A South African HIV-positive child has been without antiretroviral treatment for almost nine years and is healthy‚ with only trace amounts of the virus in their body.
This was announced on Monday morning at the International Aids Society conference in Paris.
The child‚ whose gender has not been revealed‚ was part of a US National Institutes of Health-funded study and the South African part of the trial was headed by Dr Avy Violari‚ head of paediatric research at the Perinatal HIV Research Unit at Wits University.
Violari told TimesLIVE it was “very exciting” to be part of the research.
In 2008‚ the baby was diagnosed as HIV-positive at 32 days old and put on antiretroviral treatment about 9 weeks after birth.
Then the child was taken off treatment at 40 weeks old‚ along with 125 babies in the international study on the early treatment of babies.
The child has not required medication ever since.
Before treatment at 9 weeks old‚ the child had high levels of HIV in the blood.

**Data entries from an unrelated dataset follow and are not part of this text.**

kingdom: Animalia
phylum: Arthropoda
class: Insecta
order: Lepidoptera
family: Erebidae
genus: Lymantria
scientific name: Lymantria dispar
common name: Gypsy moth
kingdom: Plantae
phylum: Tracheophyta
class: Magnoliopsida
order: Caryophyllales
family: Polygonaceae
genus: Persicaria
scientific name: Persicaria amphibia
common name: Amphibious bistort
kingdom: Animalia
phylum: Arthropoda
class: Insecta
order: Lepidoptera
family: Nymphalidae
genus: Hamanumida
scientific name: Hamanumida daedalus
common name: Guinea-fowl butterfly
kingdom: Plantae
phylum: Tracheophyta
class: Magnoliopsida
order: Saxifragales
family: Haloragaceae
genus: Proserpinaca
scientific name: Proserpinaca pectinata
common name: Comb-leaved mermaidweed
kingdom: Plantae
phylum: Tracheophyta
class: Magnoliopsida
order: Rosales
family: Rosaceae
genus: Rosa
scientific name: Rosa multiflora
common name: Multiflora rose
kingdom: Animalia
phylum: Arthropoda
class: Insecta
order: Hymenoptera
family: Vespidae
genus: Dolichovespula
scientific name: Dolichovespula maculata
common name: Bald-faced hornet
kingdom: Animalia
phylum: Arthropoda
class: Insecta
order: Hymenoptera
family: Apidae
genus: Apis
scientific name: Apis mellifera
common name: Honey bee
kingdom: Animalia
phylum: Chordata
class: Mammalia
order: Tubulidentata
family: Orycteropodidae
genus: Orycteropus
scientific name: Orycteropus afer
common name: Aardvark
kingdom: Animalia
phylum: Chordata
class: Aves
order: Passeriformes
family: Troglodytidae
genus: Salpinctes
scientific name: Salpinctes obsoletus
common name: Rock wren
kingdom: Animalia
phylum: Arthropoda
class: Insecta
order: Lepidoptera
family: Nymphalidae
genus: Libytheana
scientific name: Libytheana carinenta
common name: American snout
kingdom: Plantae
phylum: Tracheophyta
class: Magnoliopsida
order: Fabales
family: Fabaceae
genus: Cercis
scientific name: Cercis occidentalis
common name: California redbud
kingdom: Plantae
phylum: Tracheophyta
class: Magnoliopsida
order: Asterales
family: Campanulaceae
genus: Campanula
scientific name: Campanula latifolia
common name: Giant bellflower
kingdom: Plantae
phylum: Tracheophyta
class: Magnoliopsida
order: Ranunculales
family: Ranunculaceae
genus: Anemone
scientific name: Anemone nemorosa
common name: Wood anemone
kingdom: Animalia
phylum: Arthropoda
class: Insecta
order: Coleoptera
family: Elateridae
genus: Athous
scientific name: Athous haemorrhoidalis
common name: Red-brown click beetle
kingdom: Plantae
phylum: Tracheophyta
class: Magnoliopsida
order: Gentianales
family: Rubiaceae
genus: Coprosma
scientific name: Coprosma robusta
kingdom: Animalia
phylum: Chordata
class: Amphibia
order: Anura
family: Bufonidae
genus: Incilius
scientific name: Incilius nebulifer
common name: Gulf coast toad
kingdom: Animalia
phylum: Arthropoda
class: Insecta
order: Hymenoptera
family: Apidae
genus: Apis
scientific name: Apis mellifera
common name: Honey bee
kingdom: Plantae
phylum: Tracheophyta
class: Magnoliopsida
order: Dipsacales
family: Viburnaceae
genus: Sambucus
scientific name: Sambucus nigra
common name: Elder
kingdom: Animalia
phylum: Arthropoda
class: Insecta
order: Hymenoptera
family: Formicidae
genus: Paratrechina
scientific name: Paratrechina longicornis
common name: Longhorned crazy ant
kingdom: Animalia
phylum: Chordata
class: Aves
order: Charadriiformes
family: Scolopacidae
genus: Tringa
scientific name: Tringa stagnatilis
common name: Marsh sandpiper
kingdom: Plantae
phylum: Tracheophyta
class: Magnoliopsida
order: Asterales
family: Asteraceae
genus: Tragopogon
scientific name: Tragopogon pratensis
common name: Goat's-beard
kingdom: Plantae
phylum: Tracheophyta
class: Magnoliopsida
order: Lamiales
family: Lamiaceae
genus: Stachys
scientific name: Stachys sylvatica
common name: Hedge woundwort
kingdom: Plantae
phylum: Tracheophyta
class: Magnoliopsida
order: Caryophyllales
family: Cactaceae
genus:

Now the virus is not replicating and researchers can only find trace amounts of the virus in the immune system and a tiny immune response to HIV.
“To our knowledge‚ this is the first reported case of sustained control of HIV in a child enrolled in a randomized trial of anti-retroviral treatment interruption following treatment early in infancy‚” said Violari.
A child known as “the Mississippi baby” started treatment 48 hours after birth and the mother stopped her treatment at 18 months. The child managed without treatment for 27 months.